Orbáns "großer" Coup

Will Ungarn die EU mit Nabucco erpressen?

Damit Alexej Miller, Chef des russischen Energiegiganten Gasprom, extra ins kleine Ungarn reist, muss es schon einen triftigen Grund geben. Vor wenigen Tagen tauchte er bei Premier Orbán in Budapest auf und muß ihm dabei ein Angebot gemacht haben, das dieser nicht ablehnen konnte - oder wollte. Die beiden haben sich offenbar eine kleine Anti-EU-Intrige ausgedacht. Wie die ausgehen wird, weiß jeder Ungar aus dem Geschichtsunterricht...

Was an Qualen und Leid unser harret,
unsrer Heimat bewahr'n wir die Treue!
Unser letztes Gebet gilt dir, teure Heimat,
leb wohl teure Heimat, leb wohl.

Aus dem Gefangenenchor aus “Nabucco”

Wohlplatzierte Bombe in Brüssel

Nach dem Treffen zwischen Miller und Orbán in dessen Amtssitz im Parlament hieß es nur, dass Ungarn zu seinem Engagement zu South Stream steht und das Projekt plangerecht voranschreitet. Dabei hatten viele schon neue Probleme zwischen den beiden Ländern geortet als kürzlich ein MOL-Gasprom Gemeinschaftsprojekt zum Bau eines Erdgaslagers scheiterte. Doch offenbar legte man die Sache auf Eis, weil man größeres, viel größeres vorhatte.

“Netter Schachzug Viktor...” - “Ich....? Ich doch nicht...”
Premier Orbán gestern bei EU-Kommissionspräsident Barroso in Brüssel. Foto: MEH

Die Dramaturgie passte: Zu Wochenbeginn reiste Orbán nach Brüssel, überreichte dort der EU ein 500-Seiten starkes "Konvergenzprogramm", um die drohende Sperrung des EU-Kohäsionsfonds für 2013 doch noch aufzuhalten, hielt einen belehrenden Vortrag mit dem Thema "Ungarns Erneuerung und die Reformierung Europas", erklärte, dass man die strittigen Fragen der Vertragsverletzungsverfahren wohl nur vor Gericht klären können wird, es aber "überhaupt keine Hürden mehr" für die Aufnahme von IWF-Verhandlungen gibt und dann ließ er am Ende die Bombe platzen: "Ich bin kein Experte für die Details, aber soweit ich gesehen habe, wird das ungarische Unternehmen MOL das Projekt verlassen". Man muss kein Sherlock Holmes sein, um zwischen all den Themen einen roten Faden zu finden.

····················

## KURZE ÜBUNG A
Beantworte anhand des Textes über Orbán und Gasprom:
(i) Welche Funktion hat Alexej Miller?
(ii) Welches Gemeinschaftsprojekt von MOL und Gasprom ist kürzlich gescheitert?
(iii) Wie viele Seiten umfasste das „Konvergenzprogramm“, das Orbán in Brüssel überreichte?

····················

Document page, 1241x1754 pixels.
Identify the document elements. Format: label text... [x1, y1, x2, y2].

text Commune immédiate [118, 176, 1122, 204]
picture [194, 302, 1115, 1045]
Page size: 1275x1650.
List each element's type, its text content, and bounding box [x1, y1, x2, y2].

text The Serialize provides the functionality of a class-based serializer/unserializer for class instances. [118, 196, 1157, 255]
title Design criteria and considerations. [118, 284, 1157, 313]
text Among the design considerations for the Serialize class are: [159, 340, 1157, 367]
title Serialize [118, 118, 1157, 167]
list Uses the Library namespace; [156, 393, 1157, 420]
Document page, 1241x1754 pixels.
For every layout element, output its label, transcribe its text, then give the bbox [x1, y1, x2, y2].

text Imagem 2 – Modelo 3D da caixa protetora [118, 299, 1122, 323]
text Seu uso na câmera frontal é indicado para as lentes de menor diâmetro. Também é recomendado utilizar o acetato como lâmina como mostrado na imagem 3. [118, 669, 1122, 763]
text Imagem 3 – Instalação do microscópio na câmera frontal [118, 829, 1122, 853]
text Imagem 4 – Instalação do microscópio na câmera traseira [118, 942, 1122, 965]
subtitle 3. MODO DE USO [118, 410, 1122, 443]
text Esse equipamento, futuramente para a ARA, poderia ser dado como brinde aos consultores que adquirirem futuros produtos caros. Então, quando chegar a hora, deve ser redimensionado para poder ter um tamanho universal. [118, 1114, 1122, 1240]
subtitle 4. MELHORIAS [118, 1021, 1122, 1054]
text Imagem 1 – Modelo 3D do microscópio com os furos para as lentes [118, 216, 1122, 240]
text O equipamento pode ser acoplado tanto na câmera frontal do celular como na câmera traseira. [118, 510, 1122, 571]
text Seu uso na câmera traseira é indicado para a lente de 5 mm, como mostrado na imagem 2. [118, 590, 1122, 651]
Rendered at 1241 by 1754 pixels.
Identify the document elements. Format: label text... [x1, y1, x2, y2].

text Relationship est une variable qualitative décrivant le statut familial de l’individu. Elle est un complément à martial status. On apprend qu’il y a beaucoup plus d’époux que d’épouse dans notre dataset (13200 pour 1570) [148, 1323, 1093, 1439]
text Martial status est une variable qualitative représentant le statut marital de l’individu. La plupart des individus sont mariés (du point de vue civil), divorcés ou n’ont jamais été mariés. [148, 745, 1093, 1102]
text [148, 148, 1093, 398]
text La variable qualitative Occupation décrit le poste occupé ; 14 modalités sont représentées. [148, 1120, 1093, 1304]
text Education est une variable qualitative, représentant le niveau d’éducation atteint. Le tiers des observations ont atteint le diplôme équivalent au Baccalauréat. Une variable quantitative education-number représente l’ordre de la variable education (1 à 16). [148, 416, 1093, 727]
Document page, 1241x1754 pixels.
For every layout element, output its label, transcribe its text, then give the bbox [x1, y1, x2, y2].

····················

## KURZE ÜBUNG B
Schreib aus den Datensätzen die Zeilen ab, beginnend mit der Zeile, die „Page size: 1275x1650.“ enthält, und endend mit der Zeile, die „text Seu uso na câmera traseira“ enthält.

## VOLLSTÄNDIGE ANTWORT A
(i) Er ist Chef des russischen Energiegiganten Gasprom.
(ii) Der Bau eines Erdgaslagers.
(iii) 500 Seiten.

## VOLLSTÄNDIGE ANTWORT B
Page size: 1275x1650.
List each element's type, its text content, and bounding box [x1, y1, x2, y2].

text The Serialize provides the functionality of a class-based serializer/unserializer for class instances. [118, 196, 1157, 255]
title Design criteria and considerations. [118, 284, 1157, 313]
text Among the design considerations for the Serialize class are: [159, 340, 1157, 367]
title Serialize [118, 118, 1157, 167]
list Uses the Library namespace; [156, 393, 1157, 420]
Document page, 1241x1754 pixels.
For every layout element, output its label, transcribe its text, then give the bbox [x1, y1, x2, y2].

text Imagem 2 – Modelo 3D da caixa protetora [118, 299, 1122, 323]
text Seu uso na câmera frontal é indicado para as lentes de menor diâmetro. Também é recomendado utilizar o acetato como lâmina como mostrado na imagem 3. [118, 669, 1122, 763]
text Imagem 3 – Instalação do microscópio na câmera frontal [118, 829, 1122, 853]
text Imagem 4 – Instalação do microscópio na câmera traseira [118, 942, 1122, 965]
subtitle 3. MODO DE USO [118, 410, 1122, 443]
text Esse equipamento, futuramente para a ARA, poderia ser dado como brinde aos consultores que adquirirem futuros produtos caros. Então, quando chegar a hora, deve ser redimensionado para poder ter um tamanho universal. [118, 1114, 1122, 1240]
subtitle 4. MELHORIAS [118, 1021, 1122, 1054]
text Imagem 1 – Modelo 3D do microscópio com os furos para as lentes [118, 216, 1122, 240]
text O equipamento pode ser acoplado tanto na câmera frontal do celular como na câmera traseira. [118, 510, 1122, 571]
text Seu uso na câmera traseira é indicado para a lente de 5 mm, como mostrado na imagem 2. [118, 590, 1122, 651]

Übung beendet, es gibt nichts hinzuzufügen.